### DIRECTIONS
From the listing below, return every line with the string "spectra" in it.

### RECORDED DATA
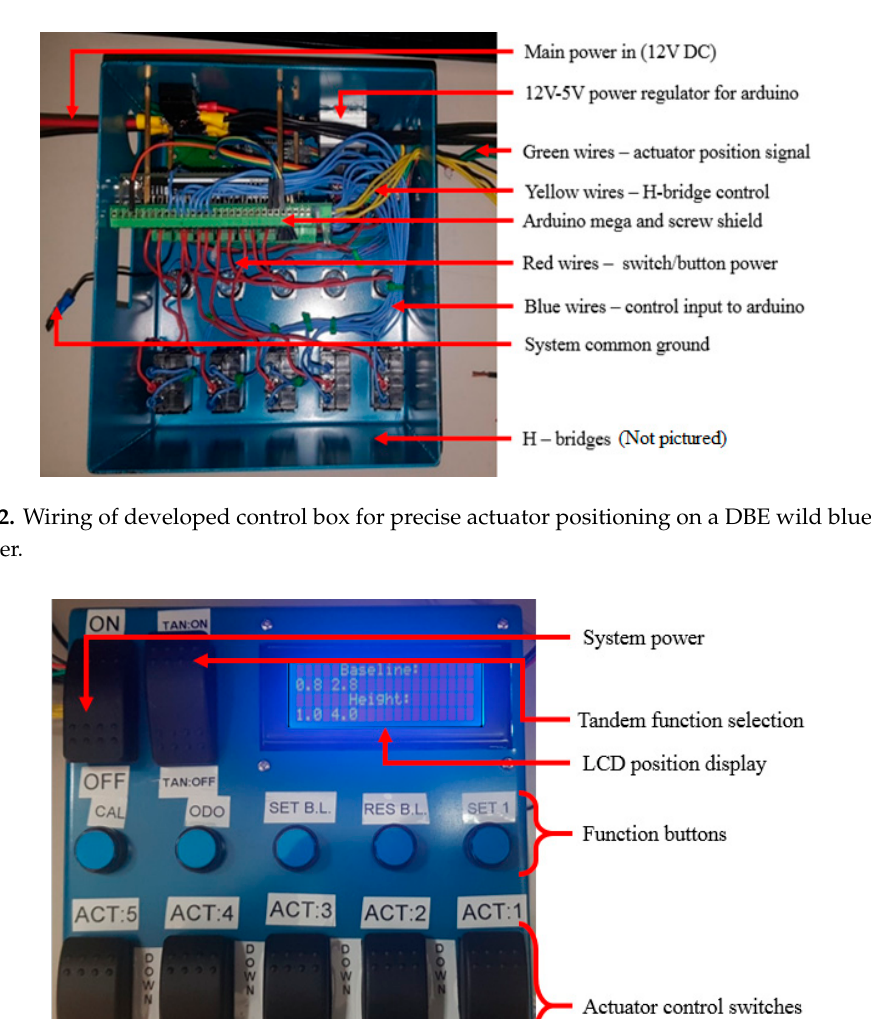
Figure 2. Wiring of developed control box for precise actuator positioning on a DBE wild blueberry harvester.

--

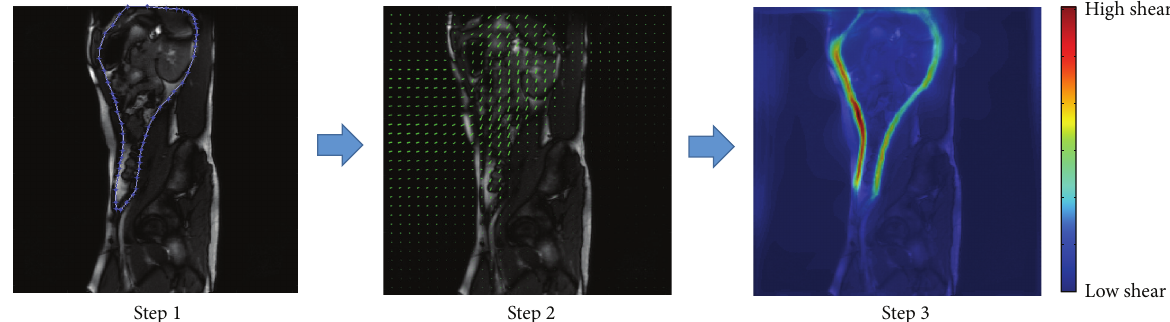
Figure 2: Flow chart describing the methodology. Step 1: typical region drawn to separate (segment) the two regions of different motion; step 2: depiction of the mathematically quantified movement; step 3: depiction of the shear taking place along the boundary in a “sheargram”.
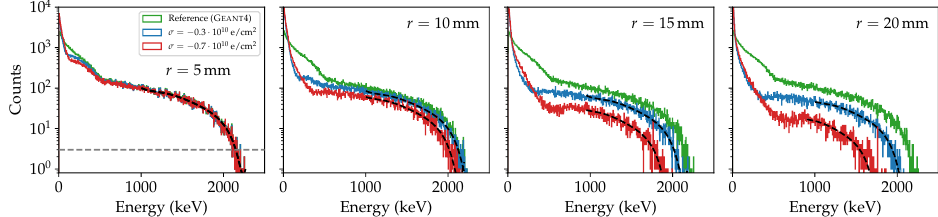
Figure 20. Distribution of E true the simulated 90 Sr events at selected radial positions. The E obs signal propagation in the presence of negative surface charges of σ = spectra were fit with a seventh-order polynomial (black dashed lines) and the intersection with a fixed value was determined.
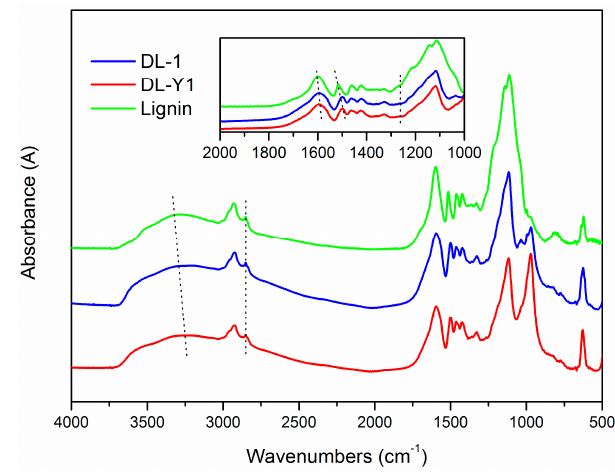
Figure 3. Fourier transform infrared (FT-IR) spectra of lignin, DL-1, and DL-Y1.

--

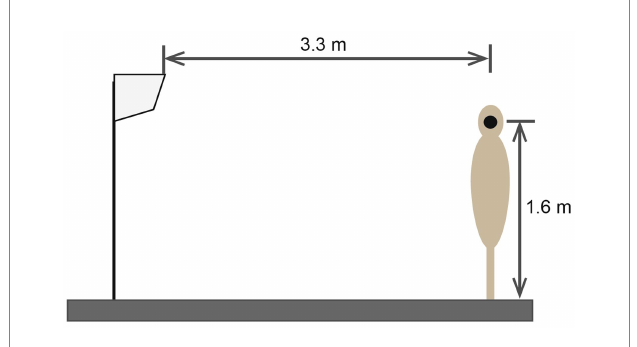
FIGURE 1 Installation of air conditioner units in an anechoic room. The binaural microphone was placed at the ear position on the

### PROBLEM SOLUTION
Figure 20. Distribution of E true the simulated 90 Sr events at selected radial positions. The E obs signal propagation in the presence of negative surface charges of σ = spectra were fit with a seventh-order polynomial (black dashed lines) and the intersection with a fixed value was determined.
Figure 3. Fourier transform infrared (FT-IR) spectra of lignin, DL-1, and DL-Y1.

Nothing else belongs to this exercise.